Every year the ACT (September, October, December, February, April, June, July) and SAT (August, October, November, December, March, May, June) are offered seven times each. All colleges will accept either.
Some students may find one test easier and thus score higher—so trying both one time during Junior Year makes sense. Then choose your preferred test, and take it three or more times to achieve your best possible results. Generally we encourage taking your preferred test twice in Junior Spring (including a mandated test, if offered) and twice Senior Fall, but what’s best for you depends on your personal circumstances. Consider these factors:
What’s your college application timeline?
December Senior Year is typically the final score colleges will consider for scholarships.
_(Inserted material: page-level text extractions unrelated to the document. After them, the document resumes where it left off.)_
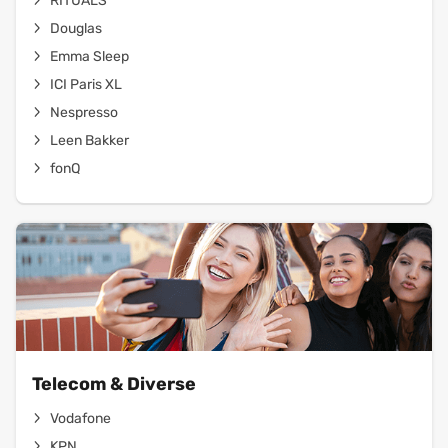
RITUALS
Douglas
Emma Sleep
ICI Paris XL
Nespresso
Leen Bakker
fonQ
Telecom & Diverse
Vodafone
KPN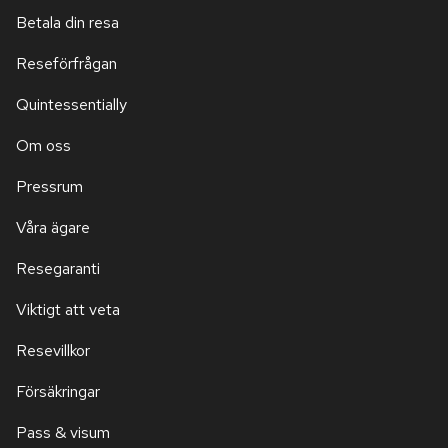
Betala din resa
Reseförfrågan
Quintessentially
Om oss
Pressrum
Våra ägare
Resegaranti
Viktigt att veta
Resevillkor
Försäkringar
Pass & visum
But many colleges (Nebraska colleges, for example) consider February ACT scores from seniors for scholarships.
If you’re applying for an athletic scholarship or to a military academy, you probably want to start and finish your testing earlier because those decisions are often made by coaches and academies well before the spring of Senior year.
If you’re applying Early Action or Early Decision, your college will consider October ACT and November SAT score, but none achieved later.
Many schools begin considering applications (and scholarships!) July 1 or August 1, so you may prefer to test earlier than your friends, primarily during your junior year and the summer afterwards (though save at least one try for the fall of senior year). ACT score results and SAT score results can take 2-8 weeks to receive, so be sure your test dates will give you scores in time to meet your application deadlines. If you choose to wait to receive scores before sending to colleges, add another two weeks.
What’s your academic load?
Are you taking one or more honors or AP classes (all AP exams are during the first two weeks of May)?
Will your high school classes be harder in the spring or fall semester?
Are you taking summer school?
When are your athletics and extracurriculars schedules?
Do you play JV/varsity or a club sport or both? Think which test time best fits your schedule.
Are you in a performance group, band, debate, or other activity with a busy season?
Though summer test dates typically are the ones when students have the most time to prepare hard and score higher, do you work seasonal hours or full-time in the summer?
Will you have any individual or team camps, clinics or tournaments to avoid?
Have any personal or family commitments?
Any weddings, family reunions or other big events to schedule around?
Will you have a mission trip, study abroad, college visits or family vacations this summer?
Do you have any medical procedures (wisdom teeth, etc.) planned?
Whatever you do, plan ahead! And give yourself a cushion in case of sudden illness, accident or other unforeseen event that might affect your test preparation and performance. Give yourself the best chance for the best results to maximize those scholarship dollars!